Task >>
Report each line below that carries the word "millimetres".

(Beginning of Records for this task)

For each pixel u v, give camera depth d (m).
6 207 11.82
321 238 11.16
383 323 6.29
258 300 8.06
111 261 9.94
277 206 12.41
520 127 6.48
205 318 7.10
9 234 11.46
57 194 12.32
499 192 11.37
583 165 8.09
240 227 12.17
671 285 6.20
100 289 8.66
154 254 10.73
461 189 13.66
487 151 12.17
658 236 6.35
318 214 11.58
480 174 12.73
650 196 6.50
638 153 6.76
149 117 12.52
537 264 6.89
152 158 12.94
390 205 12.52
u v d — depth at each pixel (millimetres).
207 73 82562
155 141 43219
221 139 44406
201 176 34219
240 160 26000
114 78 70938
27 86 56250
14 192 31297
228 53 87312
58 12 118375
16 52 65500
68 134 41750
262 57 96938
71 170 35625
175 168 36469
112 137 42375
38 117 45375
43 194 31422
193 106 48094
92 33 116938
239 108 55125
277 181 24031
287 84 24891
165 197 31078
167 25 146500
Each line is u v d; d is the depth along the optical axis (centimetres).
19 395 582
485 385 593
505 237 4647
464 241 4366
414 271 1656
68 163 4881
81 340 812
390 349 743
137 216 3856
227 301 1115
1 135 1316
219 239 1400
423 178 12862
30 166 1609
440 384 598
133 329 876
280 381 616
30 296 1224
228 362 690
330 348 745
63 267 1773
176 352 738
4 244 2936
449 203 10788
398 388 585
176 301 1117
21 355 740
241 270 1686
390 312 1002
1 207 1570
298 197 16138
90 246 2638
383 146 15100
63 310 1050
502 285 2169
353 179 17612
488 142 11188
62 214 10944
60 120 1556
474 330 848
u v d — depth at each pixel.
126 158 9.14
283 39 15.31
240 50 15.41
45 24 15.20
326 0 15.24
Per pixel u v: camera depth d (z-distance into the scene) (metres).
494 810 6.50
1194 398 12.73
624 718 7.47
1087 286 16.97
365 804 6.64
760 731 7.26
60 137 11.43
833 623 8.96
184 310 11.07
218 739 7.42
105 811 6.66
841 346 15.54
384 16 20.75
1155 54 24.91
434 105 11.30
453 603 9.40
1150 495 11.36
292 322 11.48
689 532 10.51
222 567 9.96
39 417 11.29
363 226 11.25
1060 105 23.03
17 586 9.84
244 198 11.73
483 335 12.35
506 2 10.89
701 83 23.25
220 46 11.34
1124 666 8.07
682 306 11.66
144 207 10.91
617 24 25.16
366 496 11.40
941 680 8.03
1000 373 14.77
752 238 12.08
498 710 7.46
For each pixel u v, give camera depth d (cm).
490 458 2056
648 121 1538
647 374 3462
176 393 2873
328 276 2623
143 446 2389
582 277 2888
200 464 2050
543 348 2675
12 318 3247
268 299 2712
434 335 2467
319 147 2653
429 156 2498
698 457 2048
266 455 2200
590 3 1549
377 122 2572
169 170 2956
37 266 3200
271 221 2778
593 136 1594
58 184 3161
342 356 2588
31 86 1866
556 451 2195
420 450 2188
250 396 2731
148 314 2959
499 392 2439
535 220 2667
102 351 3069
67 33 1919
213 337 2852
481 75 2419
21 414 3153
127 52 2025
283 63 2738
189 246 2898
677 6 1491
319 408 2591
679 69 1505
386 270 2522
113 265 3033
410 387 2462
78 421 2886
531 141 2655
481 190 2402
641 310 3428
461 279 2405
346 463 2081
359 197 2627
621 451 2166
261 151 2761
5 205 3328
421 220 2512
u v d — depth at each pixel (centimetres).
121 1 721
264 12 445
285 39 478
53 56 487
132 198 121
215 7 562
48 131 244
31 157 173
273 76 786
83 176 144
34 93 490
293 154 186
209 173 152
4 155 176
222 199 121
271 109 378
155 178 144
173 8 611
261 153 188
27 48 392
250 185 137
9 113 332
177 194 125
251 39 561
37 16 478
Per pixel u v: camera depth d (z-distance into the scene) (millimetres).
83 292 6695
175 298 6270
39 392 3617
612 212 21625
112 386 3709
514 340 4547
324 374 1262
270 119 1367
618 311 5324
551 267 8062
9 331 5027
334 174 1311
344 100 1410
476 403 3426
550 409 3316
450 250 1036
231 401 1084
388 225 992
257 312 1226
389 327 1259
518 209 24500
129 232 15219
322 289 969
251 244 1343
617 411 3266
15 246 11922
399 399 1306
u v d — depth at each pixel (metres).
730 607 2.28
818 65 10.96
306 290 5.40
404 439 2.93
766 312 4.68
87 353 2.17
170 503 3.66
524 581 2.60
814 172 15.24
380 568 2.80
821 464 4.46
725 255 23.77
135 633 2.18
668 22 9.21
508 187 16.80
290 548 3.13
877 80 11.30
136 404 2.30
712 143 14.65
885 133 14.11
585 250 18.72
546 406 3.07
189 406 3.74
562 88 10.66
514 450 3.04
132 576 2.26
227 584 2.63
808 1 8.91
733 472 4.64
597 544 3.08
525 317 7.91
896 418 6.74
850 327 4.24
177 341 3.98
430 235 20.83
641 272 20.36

(End of Records for this task)

Result for this task >>
u v d — depth at each pixel (millimetres).
Per pixel u v: camera depth d (z-distance into the scene) (millimetres).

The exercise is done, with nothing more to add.